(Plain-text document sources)
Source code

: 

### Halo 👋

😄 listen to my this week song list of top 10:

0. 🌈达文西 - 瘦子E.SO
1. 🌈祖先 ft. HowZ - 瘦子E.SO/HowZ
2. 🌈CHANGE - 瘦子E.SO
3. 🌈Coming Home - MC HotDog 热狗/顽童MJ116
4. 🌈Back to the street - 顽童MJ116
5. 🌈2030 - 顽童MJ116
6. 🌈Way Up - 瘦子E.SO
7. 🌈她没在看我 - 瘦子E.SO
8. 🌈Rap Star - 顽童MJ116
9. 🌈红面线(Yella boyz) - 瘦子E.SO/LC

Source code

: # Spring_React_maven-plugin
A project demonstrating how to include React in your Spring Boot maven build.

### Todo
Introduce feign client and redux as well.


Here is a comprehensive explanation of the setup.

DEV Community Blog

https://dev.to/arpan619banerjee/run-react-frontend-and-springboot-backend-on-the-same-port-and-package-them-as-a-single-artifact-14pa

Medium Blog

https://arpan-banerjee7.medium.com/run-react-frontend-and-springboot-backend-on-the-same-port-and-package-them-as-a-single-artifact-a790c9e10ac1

EXERCISE – Give back, word for word, only the lines from the one containing "0. 🌈达文西 - 瘦子E.SO" through the closing line of the entries.

TASK SOLUTION –
0. 🌈达文西 - 瘦子E.SO
1. 🌈祖先 ft. HowZ - 瘦子E.SO/HowZ
2. 🌈CHANGE - 瘦子E.SO
3. 🌈Coming Home - MC HotDog 热狗/顽童MJ116
4. 🌈Back to the street - 顽童MJ116
5. 🌈2030 - 顽童MJ116
6. 🌈Way Up - 瘦子E.SO
7. 🌈她没在看我 - 瘦子E.SO
8. 🌈Rap Star - 顽童MJ116
9. 🌈红面线(Yella boyz) - 瘦子E.SO/LC

Source code

: # Spring_React_maven-plugin
A project demonstrating how to include React in your Spring Boot maven build.

### Todo
Introduce feign client and redux as well.


Here is a comprehensive explanation of the setup.

DEV Community Blog

https://dev.to/arpan619banerjee/run-react-frontend-and-springboot-backend-on-the-same-port-and-package-them-as-a-single-artifact-14pa

Medium Blog

https://arpan-banerjee7.medium.com/run-react-frontend-and-springboot-backend-on-the-same-port-and-package-them-as-a-single-artifact-a790c9e10ac1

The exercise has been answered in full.